◆ **Your goal**: From the entries below, output the line with "A punch is only" and each following line up to and including the line with "have almost no believers, likely no", exactly as written.

*** Exercise data Section Begins ***

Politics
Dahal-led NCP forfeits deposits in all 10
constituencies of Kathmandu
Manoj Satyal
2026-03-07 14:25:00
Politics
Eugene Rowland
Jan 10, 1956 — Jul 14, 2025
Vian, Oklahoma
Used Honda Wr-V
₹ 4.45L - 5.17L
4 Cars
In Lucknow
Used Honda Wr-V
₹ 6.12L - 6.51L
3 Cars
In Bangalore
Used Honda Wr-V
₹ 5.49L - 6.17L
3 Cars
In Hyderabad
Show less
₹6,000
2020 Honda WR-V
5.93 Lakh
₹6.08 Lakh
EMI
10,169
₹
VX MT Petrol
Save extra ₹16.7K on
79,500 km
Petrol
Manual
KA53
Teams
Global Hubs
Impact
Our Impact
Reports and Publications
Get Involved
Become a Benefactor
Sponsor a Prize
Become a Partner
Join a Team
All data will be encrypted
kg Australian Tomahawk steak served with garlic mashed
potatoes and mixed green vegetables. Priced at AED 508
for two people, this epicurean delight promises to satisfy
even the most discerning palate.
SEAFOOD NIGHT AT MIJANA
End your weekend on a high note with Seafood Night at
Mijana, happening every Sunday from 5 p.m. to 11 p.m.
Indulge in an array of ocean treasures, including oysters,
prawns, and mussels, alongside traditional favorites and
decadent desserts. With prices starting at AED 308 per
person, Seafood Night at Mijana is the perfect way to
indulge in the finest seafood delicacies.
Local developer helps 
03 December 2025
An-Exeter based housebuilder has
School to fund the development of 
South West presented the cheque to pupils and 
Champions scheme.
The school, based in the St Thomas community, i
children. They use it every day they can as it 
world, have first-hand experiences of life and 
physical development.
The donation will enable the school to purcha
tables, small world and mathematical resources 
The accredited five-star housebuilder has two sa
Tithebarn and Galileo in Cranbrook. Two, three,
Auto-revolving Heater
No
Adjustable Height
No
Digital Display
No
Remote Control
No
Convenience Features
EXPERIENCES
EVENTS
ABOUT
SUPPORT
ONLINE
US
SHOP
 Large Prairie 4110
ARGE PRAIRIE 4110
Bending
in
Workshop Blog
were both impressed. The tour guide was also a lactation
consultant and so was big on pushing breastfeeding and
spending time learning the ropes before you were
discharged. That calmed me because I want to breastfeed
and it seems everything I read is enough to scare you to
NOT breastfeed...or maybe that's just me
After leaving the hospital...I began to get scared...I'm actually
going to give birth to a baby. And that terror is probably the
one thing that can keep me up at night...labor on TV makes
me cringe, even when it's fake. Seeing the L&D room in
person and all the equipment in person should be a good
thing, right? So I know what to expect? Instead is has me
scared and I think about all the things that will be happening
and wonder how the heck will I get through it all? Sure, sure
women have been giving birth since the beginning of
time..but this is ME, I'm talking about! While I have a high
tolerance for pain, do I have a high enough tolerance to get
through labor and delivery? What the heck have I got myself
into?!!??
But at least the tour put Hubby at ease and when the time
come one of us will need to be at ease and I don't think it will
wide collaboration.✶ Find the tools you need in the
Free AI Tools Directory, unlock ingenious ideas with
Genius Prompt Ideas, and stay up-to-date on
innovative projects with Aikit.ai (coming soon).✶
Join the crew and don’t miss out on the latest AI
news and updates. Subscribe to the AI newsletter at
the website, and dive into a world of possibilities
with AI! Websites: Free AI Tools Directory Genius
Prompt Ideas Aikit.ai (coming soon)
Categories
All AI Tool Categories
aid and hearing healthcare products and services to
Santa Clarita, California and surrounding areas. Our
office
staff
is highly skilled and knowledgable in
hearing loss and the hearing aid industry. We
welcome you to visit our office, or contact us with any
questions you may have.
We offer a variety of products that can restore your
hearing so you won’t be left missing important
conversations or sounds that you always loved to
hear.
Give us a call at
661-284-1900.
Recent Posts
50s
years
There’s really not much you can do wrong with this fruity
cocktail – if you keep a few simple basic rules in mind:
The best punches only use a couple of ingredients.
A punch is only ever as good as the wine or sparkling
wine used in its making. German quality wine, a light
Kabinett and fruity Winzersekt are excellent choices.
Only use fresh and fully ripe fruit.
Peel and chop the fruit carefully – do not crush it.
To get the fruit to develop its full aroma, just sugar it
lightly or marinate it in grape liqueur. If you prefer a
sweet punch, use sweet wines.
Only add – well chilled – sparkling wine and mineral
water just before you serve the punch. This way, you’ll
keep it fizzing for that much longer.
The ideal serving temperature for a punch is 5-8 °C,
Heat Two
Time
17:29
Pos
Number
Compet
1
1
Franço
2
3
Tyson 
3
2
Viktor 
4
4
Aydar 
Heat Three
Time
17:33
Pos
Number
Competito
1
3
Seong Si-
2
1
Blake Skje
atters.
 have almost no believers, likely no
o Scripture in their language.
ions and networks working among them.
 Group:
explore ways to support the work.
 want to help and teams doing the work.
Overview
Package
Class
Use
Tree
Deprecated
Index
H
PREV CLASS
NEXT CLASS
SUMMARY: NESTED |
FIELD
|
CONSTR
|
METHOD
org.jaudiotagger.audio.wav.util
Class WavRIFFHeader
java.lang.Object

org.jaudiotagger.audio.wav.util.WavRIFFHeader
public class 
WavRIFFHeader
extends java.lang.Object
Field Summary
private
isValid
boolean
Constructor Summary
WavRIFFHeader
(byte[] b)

*** Exercise data Section Ends ***

◆ **Response for this exercise**:
A punch is only ever as good as the wine or sparkling
wine used in its making. German quality wine, a light
Kabinett and fruity Winzersekt are excellent choices.
Only use fresh and fully ripe fruit.
Peel and chop the fruit carefully – do not crush it.
To get the fruit to develop its full aroma, just sugar it
lightly or marinate it in grape liqueur. If you prefer a
sweet punch, use sweet wines.
Only add – well chilled – sparkling wine and mineral
water just before you serve the punch. This way, you’ll
keep it fizzing for that much longer.
The ideal serving temperature for a punch is 5-8 °C,
Heat Two
Time
17:29
Pos
Number
Compet
1
1
Franço
2
3
Tyson 
3
2
Viktor 
4
4
Aydar 
Heat Three
Time
17:33
Pos
Number
Competito
1
3
Seong Si-
2
1
Blake Skje
atters.
 have almost no believers, likely no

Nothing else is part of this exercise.